His voice was stone grinding against stone. “I am what they fear the most. Their end and their beginning. They seek to elude me, to leave something behind so that they are not forgotten, so they might believe they have the last laugh,” he said.
He stood next to me for a while. He loomed over my shoulder like the shadows he seemed to be made of, but he did not mean to menace or cause fright. After all, it would be a terribly lonely trip he did not guide those like me. “Can I have just a few more minutes, please?” I said.
“Very well, but we cannot linger long. There are others I must attend,” he said.
 When I knew the Keeper, many of his children had already left, but a few of them still remained. They helped my poor mother handle my siblings and me. Eventually, strangers came and took some of my siblings to other homes, and the Keeper’s last children left and took some as well. Soon, it was just the four of us: the Keeper, his partner, my mother, and me. We buried her not long after. It was then that I began to realize the Keeper was not as young as I had heard from the stories. His hair had begun to grey, he moved slower than my walk, and his face showed the signs years. It occurred to me that I would be the last that he would care for. If that was the case, how could I not care for a man who had cared so much for my family?
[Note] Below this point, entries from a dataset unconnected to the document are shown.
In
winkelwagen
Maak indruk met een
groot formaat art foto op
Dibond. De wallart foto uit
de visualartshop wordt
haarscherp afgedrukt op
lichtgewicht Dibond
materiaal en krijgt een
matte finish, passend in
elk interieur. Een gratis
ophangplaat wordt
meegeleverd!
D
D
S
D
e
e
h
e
When he called for an item, across the room or the den, I would fetch it, so his joints would not ache. When the cold winds blew and white blanketed the ground, I draped myself across his lap to keep him warm. When strangers encroached upon the home, I screamed and shouted them away.
Though, I could not stop all his woes. The day came when his partner was taken out of our home, and they never returned. For many months, his face grew solemn. Many days, he would leave for hours, and, even when the sunset beneath the horizon, he did not return. Finally, he came to be dressed in black and led me to where they were buried. The Keeper and I waited there for quite some time. He shed many tears, and I could do nothing for him.
I still cannot begin to comprehend the end of one of these beings. They live for so long, have such vast knowledge and wisdom, and simply vanish. I turned to the shadowed figure. “Why do they live so long?” I asked.
He was quiet for a moment. “They live to leave something behind. To change or make a difference. For many, it takes years, even decades,” he said, becoming silent again.
I turned back to the Keeper patting down my grave next to my mother and grandfather beneath the ancient oak. My final days appeared again. My hair had gone grey, and my joints began to ache just like his. I could no longer outrun him, and my youth had long since faded. We spent many days sitting together listening to the birds while he read to me. It was one of those days when I faded away with my head in his lap. I felt no pain or fear, only the sensation of sleep washing over me, and I did not wake up. Instead, I watched as he realized I had gone. The tears welled up in his eyes and he sat there for many hours stroking my back. I had wanted to outlive him, so he did not have to feel the pain of burying another. It is my one regret that I could not be there for him in his final days. The Keeper sat next to the graves of those that came before me and watched the sunset drift down. I turned to the shadowed man again. “I’m ready,” I said.
“Good. Come now,” he said.
I stood and began to follow as he led me away. I turned to face the Keeper for a final time. “One more question,” I said.
The shadowed figure stopped and turned back to look at me, waiting for me to speak.
“Was I a good boy?” I asked.
He was silent for a time. “No,” he said, “I’m told you were the best.”